In a very vivid example of double standard, Lithuania, is actively consuming electricity generated at Belarus’ nuclear power plant.

Earlier, Lithuania called on Ukraine to refuse to import electricity from the Belarusian nuclear power plant, a member of Ukrainian Parliament from the pro-presidential party “Servant of the People”, chairman of the committee on energy and housing and communal services Andriy Gerus said.

According to the Ukrainian MP, Lithuania, whose president urged Ukraine not to buy electricity from the Belarusian nuclear power plant, sharply increased purchases of electricity from Minsk.
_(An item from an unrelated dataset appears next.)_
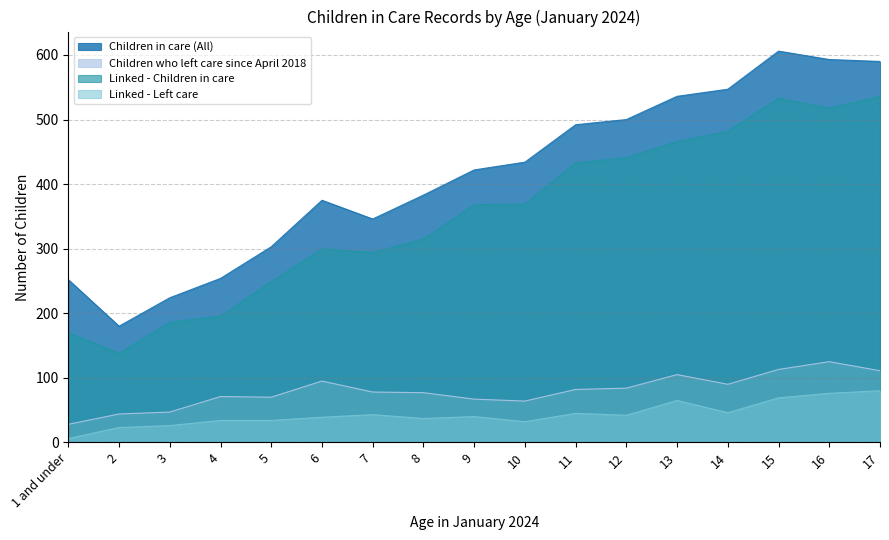

Between 1 and under and 5, which series saw the biggest shift?

Linked - Children in care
“Although according to the documents it was formalized as an import through Latvia, physically, electricity came to Lithuania from Belarus – everyone saw it and understood it, and the Lithuanian Energy Minister publicly admitted that Lithuania consumes electricity from the Belarusian NPP,” Gerus wrote.

So, after the connection of the first block of this power plant on October 4, the flow of electricity to Lithuania increased sharply, and on October 19th the maximum indicators for the last six months were reached, the MP underlined.

“It is obvious that now Lithuania also receives significant amounts of electricity from the Belarusian nuclear power plant, against which, as we have heard, Lithuania is fighting. Also, at the beginning of October, Lithuania doubled the import of electricity from the Russian Federation (from Kaliningrad),” he added.

At the same time, after Ukraine introduced a ban on the import of electricity from Belarus, the Baltic market remained the only one for the latter.

“This obviously strengthened the bargaining position of buyers and at a price for the Baltic countries. A good instructive case of a very pragmatic policy for the sake of their national economic interests. I think Lithuania will be doing well this winter, without serious risks of a shortage of electricity,” Gerus concluded.

Last week, the newspaper “Economic Truth”, citing its own sources in the Ministry of Energy, reported that the Ukrainian authorities are planning to start importing electricity from Belarus on November 1st.

The Ministry of Energy of Ukraine denied this information and stated that it did not intend to resume import of electricity supplies from Russia and Belarus during the heating season.

The Belarusian NPP is the largest Russian-Belarusian economic project. A plant with two VVER-1200 reactors with a total capacity of 2,400 MW is being constructed in Ostrovets (Grodno region). For the first nuclear power plant in Belarus, a Russian 3+ generation project was chosen, which fully complies with international standards and IAEA safety recommendations.

On June 10, the Ministry of Energy of Belarus announced that the acceptance commission had signed an act of acceptance into operation of the start-up complex of the first unit of the BelNPP. Commissioning of the second power unit is scheduled for 2022.

It is notable that despite stark opposition and continuing accusations from the Baltic states towards Belarus, they remain “loyal customers” as Europe struggles to avoid a full-out energy crisis.